→ To-do item: Rewrite the part of the records that opens with the line containing "Answer Me When I Call" and closes with the line containing "Attorney / Partner · Arizona, Nevada" as a numbered list, including both of those lines and dropping any blank lines. Leave the pictures out of the list.

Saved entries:
+---+

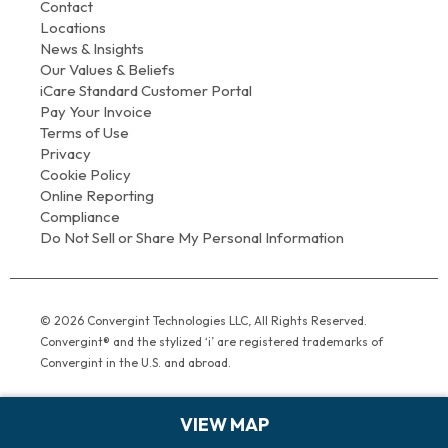
Contact
Locations
News & Insights
Our Values & Beliefs
iCare Standard Customer Portal
Pay Your Invoice
Terms of Use
Privacy
Cookie Policy
Online Reporting
Compliance
Do Not Sell or Share My Personal Information
© 2026 Convergint Technologies LLC, All Rights Reserved.
Convergint® and the stylized ‘i’ are registered trademarks of
Convergint in the U.S. and abroad.
VIEW MAP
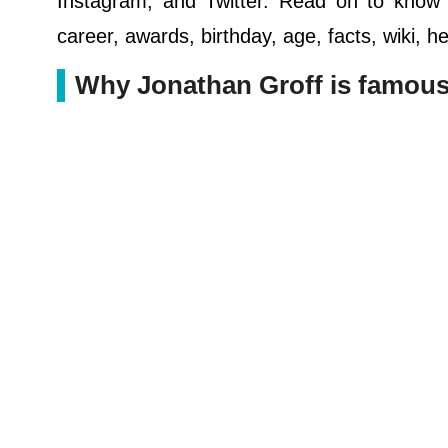
Instagram, and Twitter. Read on to know ab
career, awards, birthday, age, facts, wiki, 
Why Jonathan Groff is famou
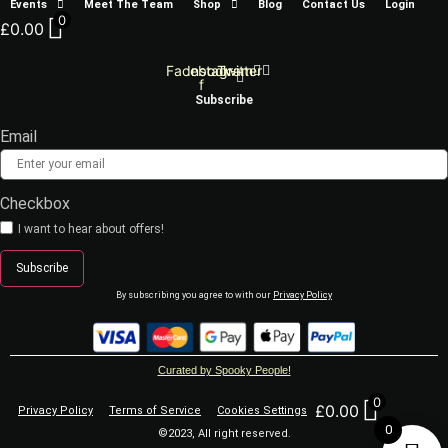
Events
Meet The Team
Shop
Blog
Contact Us
Login
0
£
0.00
Facebook-
Instagram
Twitter
f
Subscribe
Email
Checkbox
I want to hear about offers!
Subscribe
By subscribing you agree to with our
Privacy Policy
Curated by Spooky People!
0
£
0.00
Privacy Policy
Terms of Service
Cookies Settings
0
©2023, All right reserved.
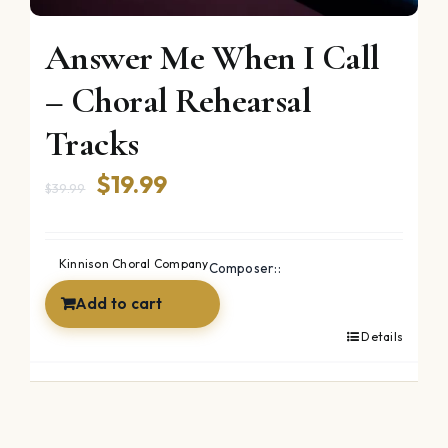
Answer Me When I Call
– Choral Rehearsal
Tracks
Original
Current
$
19.99
$
39.99
price
price
was:
is:
Kinnison Choral Company
Composer::
$39.99.
$19.99.
Add to cart
Details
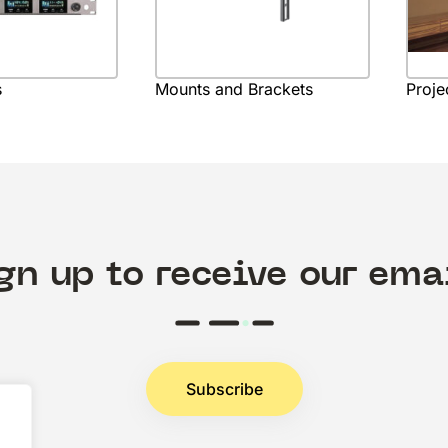
s
Mounts and Brackets
Proje
gn up to receive our ema
Subscribe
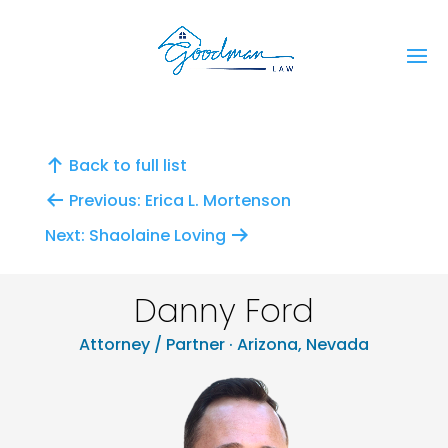
Back to full list
Previous: Erica L. Mortenson
Next: Shaolaine Loving
Danny Ford
Attorney / Partner · Arizona, Nevada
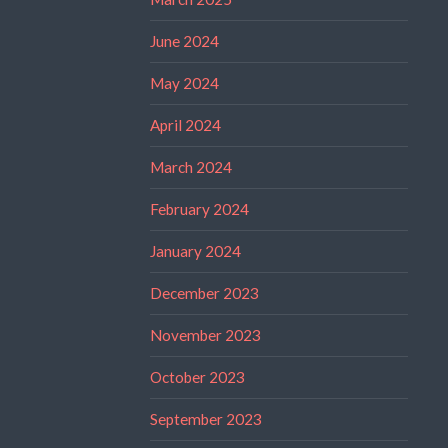
June 2024
May 2024
April 2024
March 2024
February 2024
January 2024
December 2023
November 2023
October 2023
September 2023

+---+

→ Exercise output:
1. Answer Me When I Call
2. – Choral Rehearsal
3. Tracks
4. Original
5. Current
6. $
7. 19.99
8. $
9. 39.99
10. price
11. price
12. was:
13. is:
14. Kinnison Choral Company
15. Composer::
16. $39.99.
17. $19.99.
18. Add to cart
19. Details
20. s
21. Mounts and Brackets
22. Proje
23. gn up to receive our ema
24. Subscribe
25. Back to full list
26. Previous: Erica L. Mortenson
27. Next: Shaolaine Loving
28. Danny Ford
29. Attorney / Partner · Arizona, Nevada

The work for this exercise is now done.